Die gelernte Hilflosigkeit ist zu einem prägenden Agens der Zeitkultur geworden. Wir handeln deutlich unter unseren Möglichkeiten. Wir sind antriebsschwach geworden. Apathie und Behäbigkeit greifen um sich. Sie gehen einher mit einer zunehmenden Bedrücktheit und Larmoyanz. Wir sind kaum noch Gestalter unserer Welt. Wir sind zunehmend fremdbestimmte Leidende in unserer Welt, kraft- und mutlos.

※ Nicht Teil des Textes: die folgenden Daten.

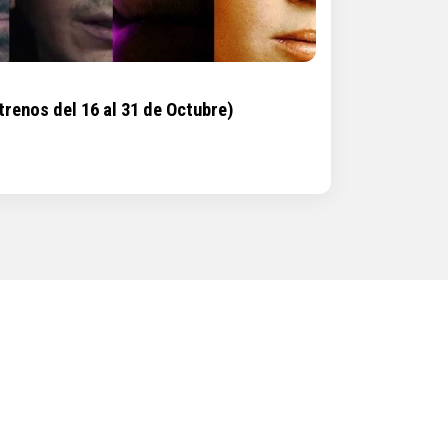
renos del 16 al 31 de Octubre)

Wir dürfen unsere Selbstbestimmung, unsere Autonomie und Würde nicht kampflos aufgeben. Der paternalistische Wohlfahrts- und Betreuungsstaat unterminiert schleichend unser menschliches Potenzial. Es bedarf dringend einer politischen Kraft, die dies auf ihre Agenda setzt und mit Nachdruck vertritt. Diese freiheitliche Kraft, die den Menschen, aber auch die nationalstaatliche Souveränität, wieder in den Mittelpunkt der Politik rückt, die auf individuelle Fähigkeiten, auf die Vielfalt menschlicher Gestaltungs- und Problemlösungskompetenzen vertraut, die mit einer Kultur des Mutes und des Optimismus der zunehmenden Bedrücktheit und Apathie entgegenwirkt, kann und wird nur die FDP sein.